2. De standpunten in beroep

Standpunt van klager

Klager heeft al jarenlang last van zijn arm en been. Dat blijkt ook uit het dossier. Klager heeft tijdens een eerdere detentie (zittend) gewerkt. Klager is in 2016 in elkaar geslagen en daar heeft hij aanzienlijk letsel aan overgehouden. Sindsdien heeft hij niet alleen last van pijnklachten aan zijn been, maar ook last van zijn schouder, arm en voet. Hij heeft ook in rust pijnklachten.

Klager vraagt voor zijn lichamelijke problemen vaak aandacht, maar hij krijgt geen reactie van de medische zorg. Klager kreeg bloedverdunners voor zijn problemen. Hoewel het valt buiten de reikwijdte van de klacht, is klager ná het indienen van de klacht, vaak gezien door artsen. Zijn problemen zijn nog steeds niet opgelost en ondanks dat, wordt hij niet arbeidsongeschikt verklaard. Als klager – tijdens de arbeid – een klein stukje zou gaan lopen, zoals dat aan hem wordt voorgesteld, ervaart hij naast pijn in zijn been, ook pijn aan zijn schouder, arm en voet. Klager is niet naar een fysiotherapeut gegaan.

 

Standpunt van de inrichtingsarts

Klager is meerdere malen onder de aandacht geweest van het zorgpersoneel voor zijn klachten. Er zijn aan hem verschillende interventies aangeboden, maar klager weigert deze. Klager wil wel pijnmedicatie. De inrichtingsarts vond dat klager in staat was om het ‘re-integratieblok arbeid’ te volgen, met uitzondering van zwaar lichamelijke arbeid. De klachten van de liesbreuk vallen onder ‘uitstelbare’ zorg, zoals het beleid van de Dienst Justitiële Inrichtingen voorschrijft. Dit is wel constant gemonitord. De liesbreuk heeft zichzelf opgelost.

 

3. De beoordeling

Klager klaagt over het feit dat hij geschikt is geoordeeld voor de arbeid. De beroepscommissie stelt voorop dat arbeid in een Penitentiaire Inrichting niet hetzelfde karakter of dezelfde functie heeft als arbeid buiten de inrichting. In detentie wordt arbeid aangeboden om de gedetineerde een zinvolle dagbesteding te bieden.

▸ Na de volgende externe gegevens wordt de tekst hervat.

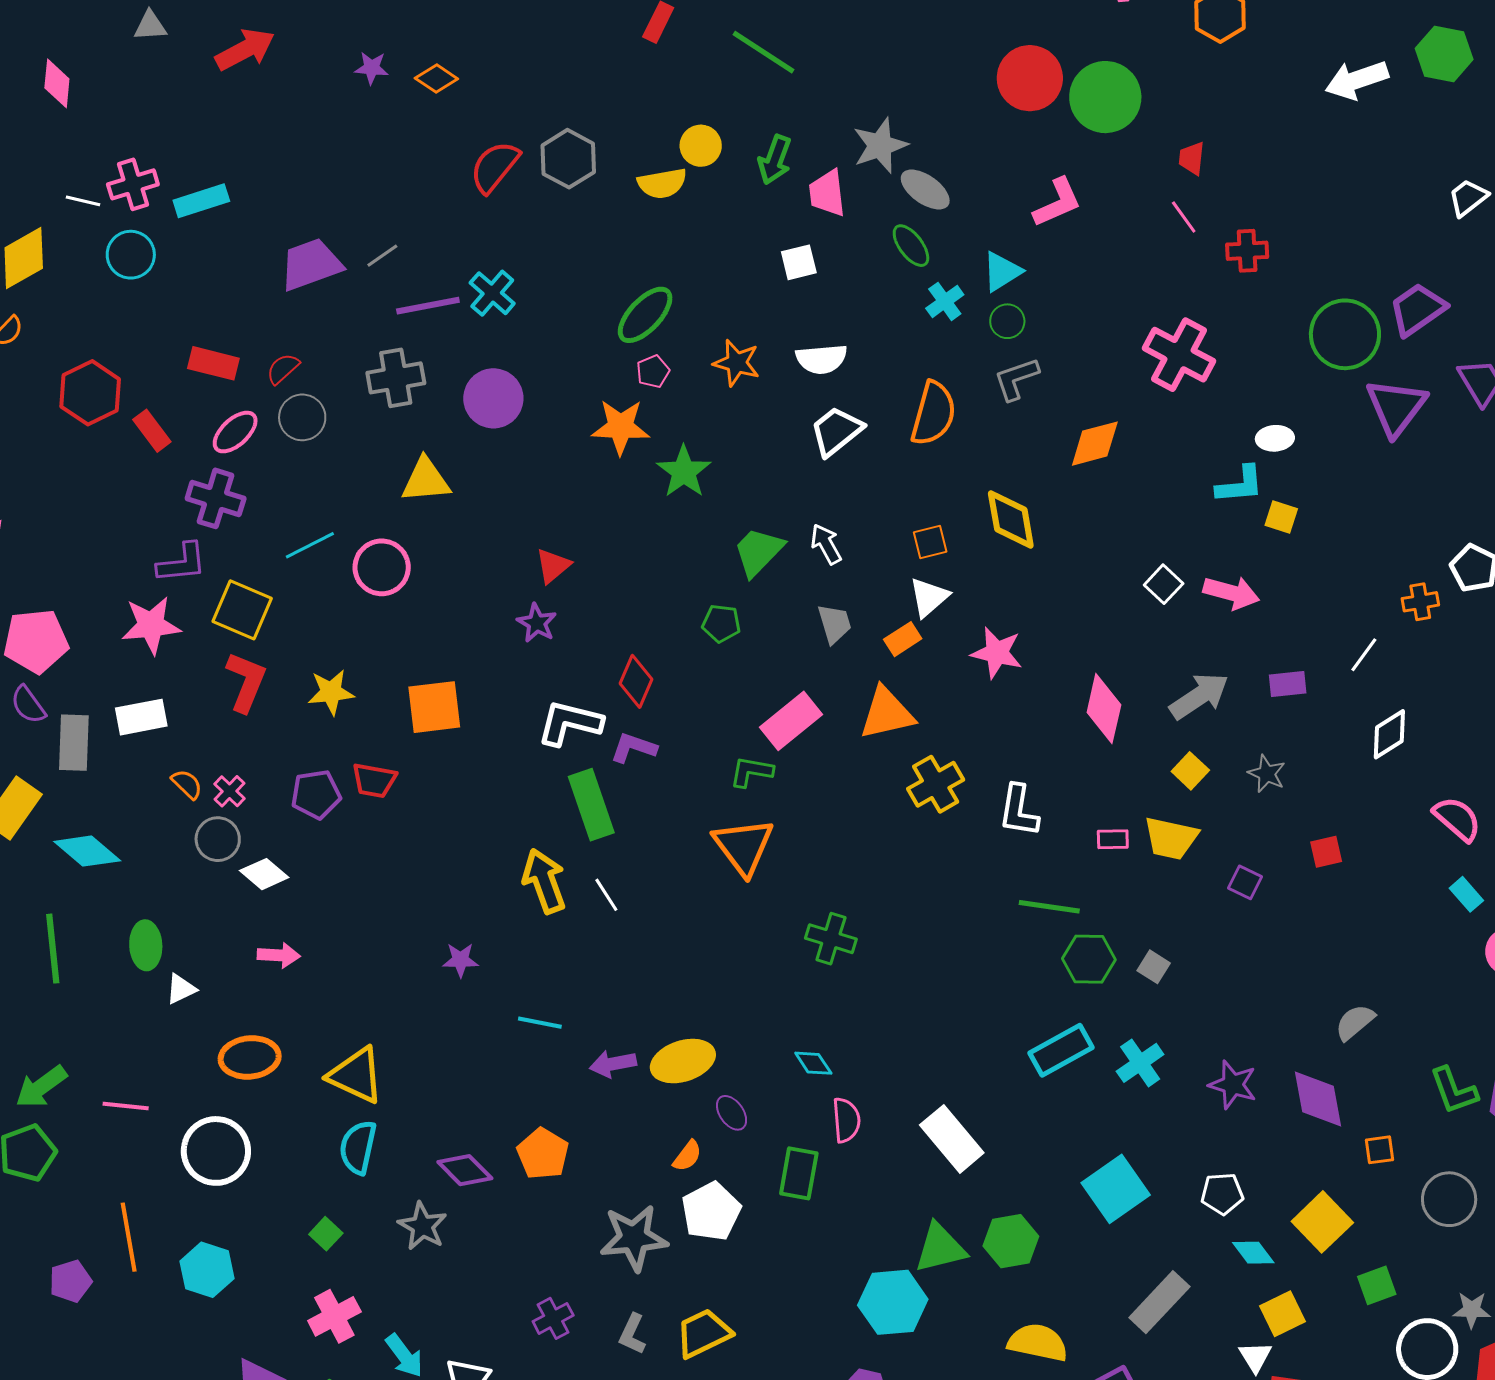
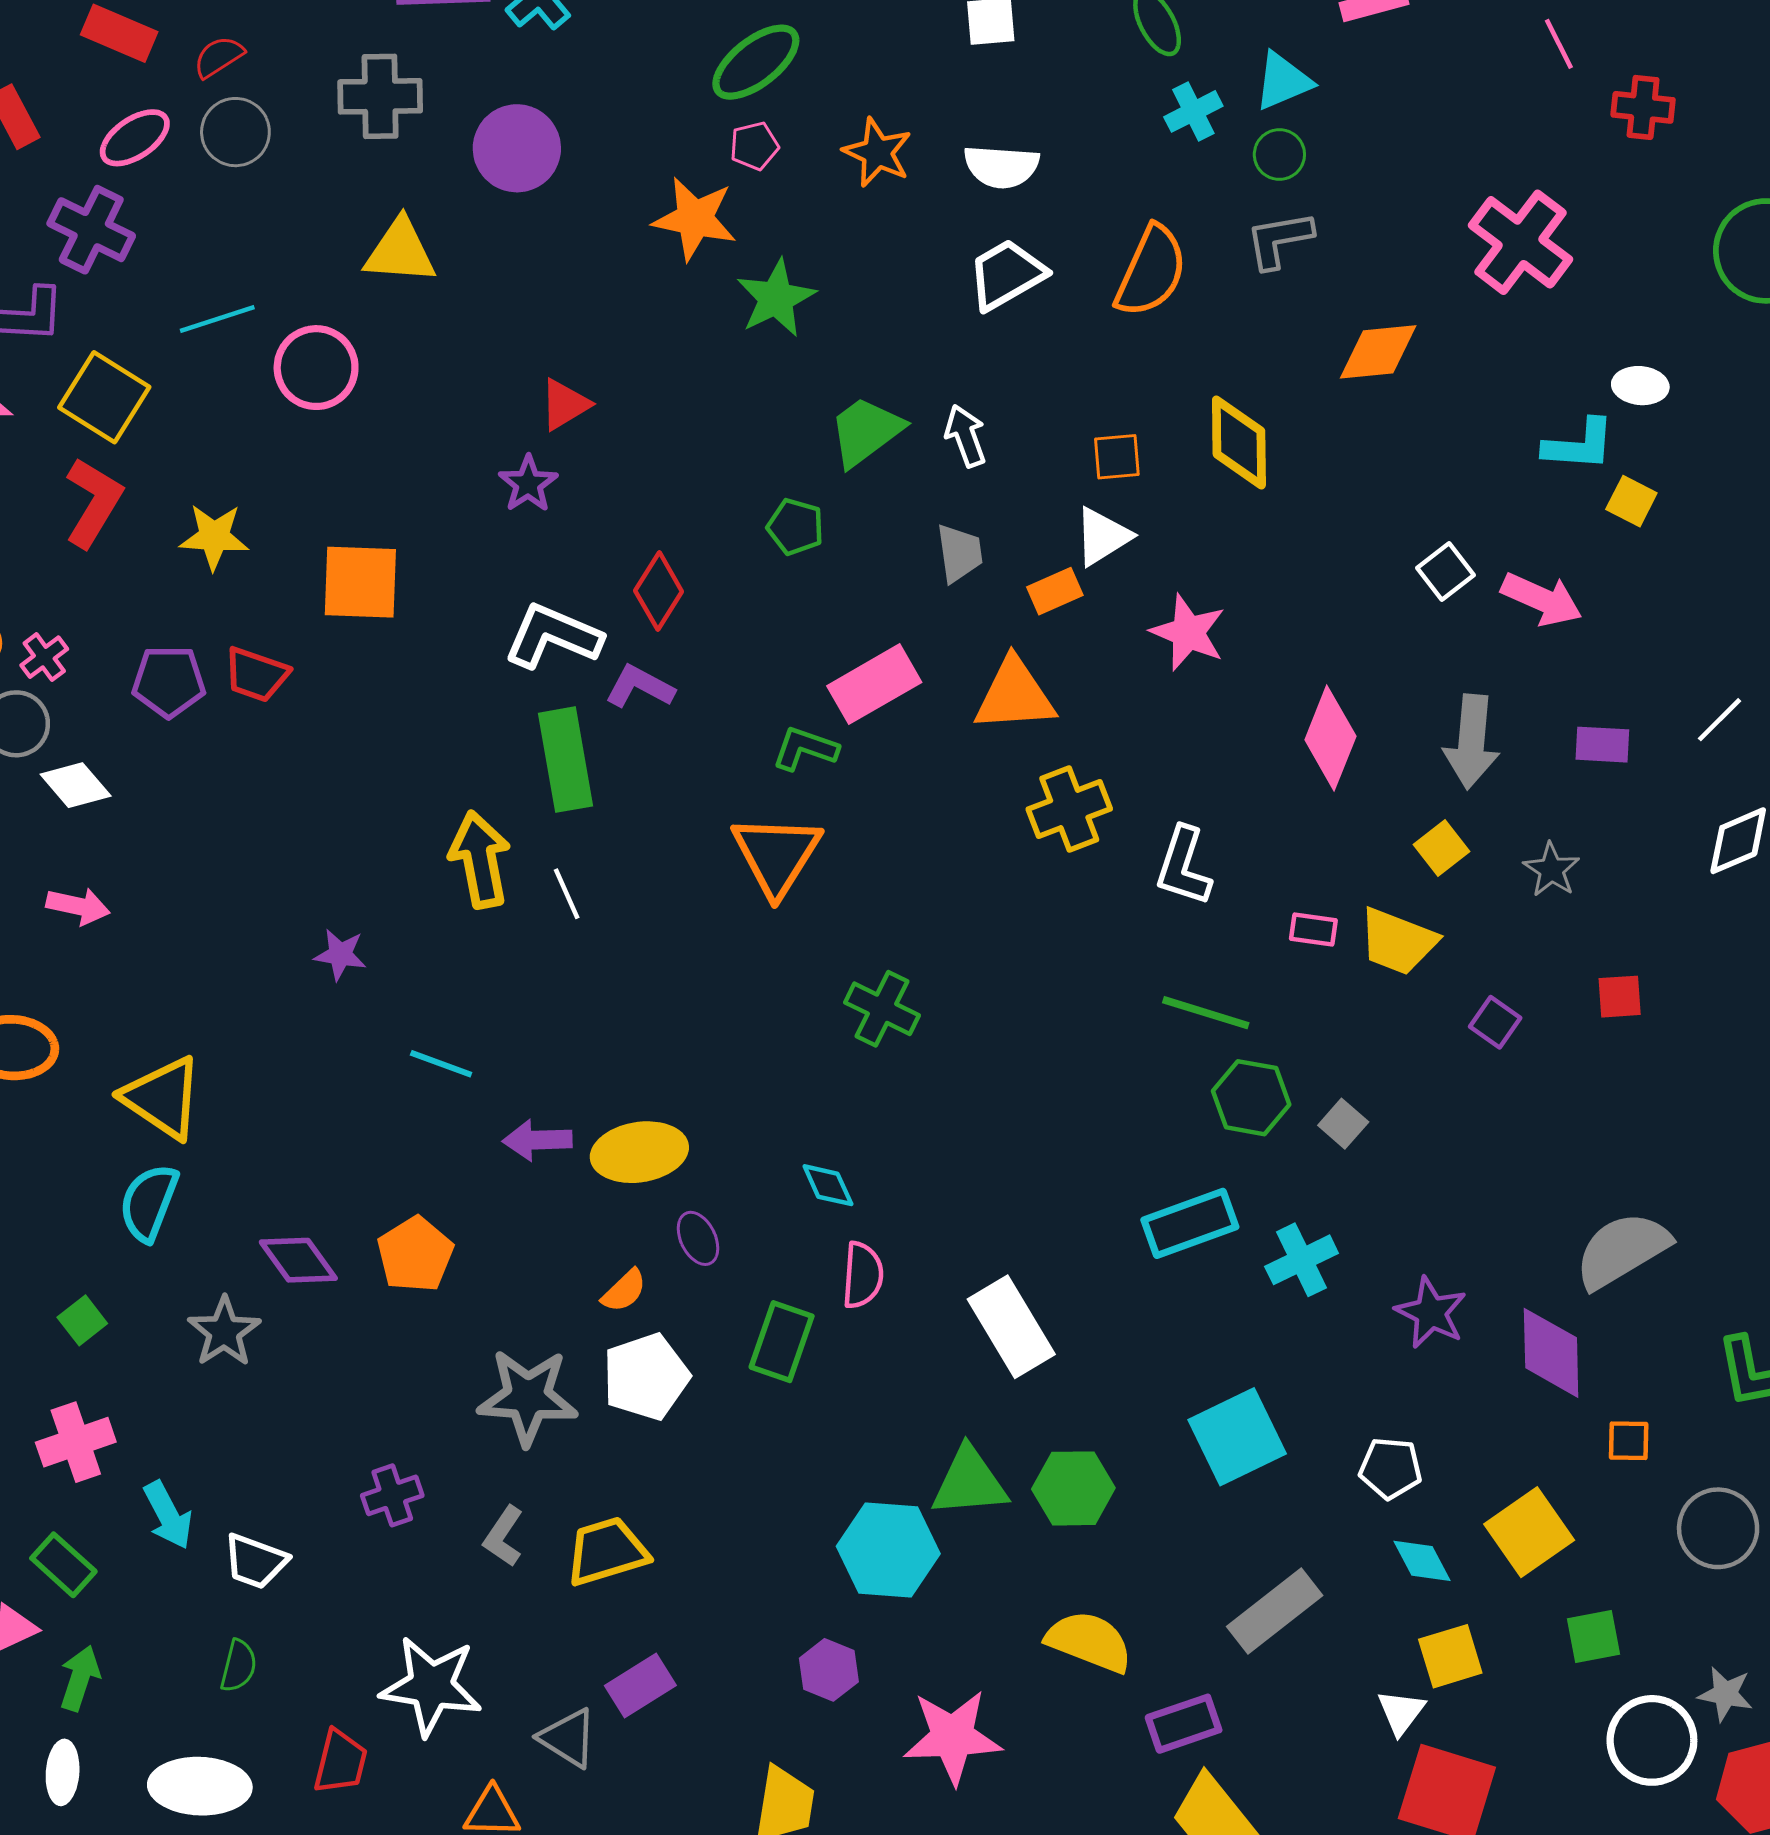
gray arrow: (1199, 696) -> (1472, 742), turned 120
gray semicircle: (1355, 1022) -> (1622, 1250), size x1.6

Klager is voor zijn problematiek meerdere malen onder de aandacht geweest bij het zorgpersoneel. Klager wil enkel pijnmedicatie en weigert diverse aangeboden interventies. Uit het medisch dossier volgt verder dat klager onderzoek en behandeling van zijn klachten door de fysiotherapeut niet toelaat. Klager heeft ter zitting bevestigd dat hij op dit moment ook niet in behandeling is bij een fysiotherapeut. Verder volgt uit het dossier dat klager inderdaad last heeft van zijn schouder, maar dat zijn schouder wel goed mobiel is.

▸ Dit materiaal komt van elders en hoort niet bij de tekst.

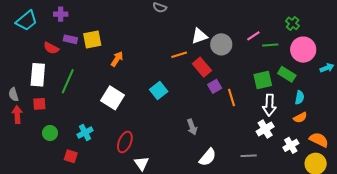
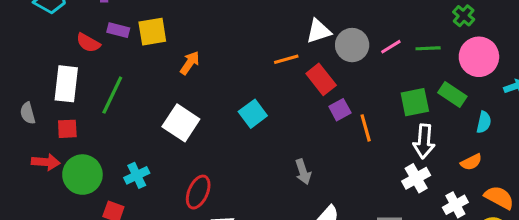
pink line: (253, 36) -> (391, 47), moved
cyan semicircle: (300, 97) -> (484, 122), moved
red arrow: (17, 115) -> (46, 162), moved, turned 96
green circle: (50, 133) -> (82, 175), size x1.6

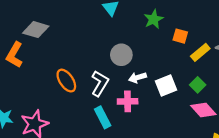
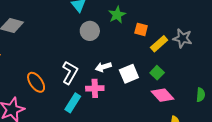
gray circle: (121, 55) -> (90, 31), moved
orange ellipse: (66, 81) -> (36, 82), moved
cyan rectangle: (103, 117) -> (73, 103), turned 60

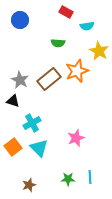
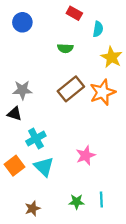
cyan semicircle: (87, 26) -> (98, 29), turned -72
orange star: (77, 71) -> (102, 92), moved
brown rectangle: (49, 79) -> (71, 89), moved
gray star: (20, 80) -> (22, 90), turned -30

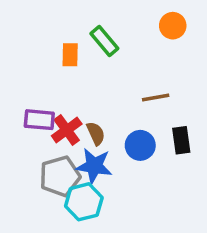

Naar het oordeel van de beroepscommissie heeft de inrichtingsarts klagers arbeids(on)geschiktheid zorgvuldig beoordeeld. Niet is gebleken dat klager niet in staat is om lichte fysieke werkzaamheden te verrichten.

Gelet op het voorgaande kan het handelen van de inrichtingsarts niet worden aangemerkt als in strijd met de destijds geldende norm van artikel 28 van de Penitentiaire maatregel (oud). De beroepscommissie zal het beroep daarom ongegrond verklaren.

 

4. De uitspraak

De beroepscommissie verklaart het beroep ongegrond.

 

 

Deze uitspraak is op 29 april 2021 gedaan door de beroepscommissie, bestaande uit

mr. M.J. Stolwerk, voorzitter, drs. B.A. Geurts en K.M.P.A.M. Habryka, leden, bijgestaan door mr. A. de Groot, secretaris.